When the machine boots I don't see any info on what processor the system
has like you would normally see on a 486 system, and no BIOS screen for
the SCSI cards comes up either (not that there is anything connected to
them). The caching controller is odd looking because of the large SCSI
connectors ( there appears to be a 50 pin SCSI internal , and 2 68 pin
SCSI (one looks like a normal 50 pin but its long and has 68 pins, the
other looks like a 68pin connector on newer cards but the pin spacing
makes it look 3x longer). Is this a raid only card and do I need special
cables for the 68 pin connectors or are there adapters for these?>
I never used an EISA machine before (one of the reason I snagged these)

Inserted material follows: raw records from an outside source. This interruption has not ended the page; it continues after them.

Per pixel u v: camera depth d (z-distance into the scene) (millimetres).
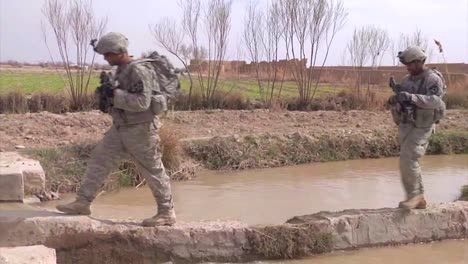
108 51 5684
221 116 16562
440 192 9906
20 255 4797
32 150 9789
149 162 5949
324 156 13312
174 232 6000
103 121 13844
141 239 5910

and was wondering if there is anything special about them. Is there a
standard configuration utility for EISA cards or do you need to find one
for each card?
Also since this machine is all EISA slots would putting an ISA card in one
of them slow the BUS down? I need to find an EISA floppy and I/O card to
complete this, anybody have one they don't need?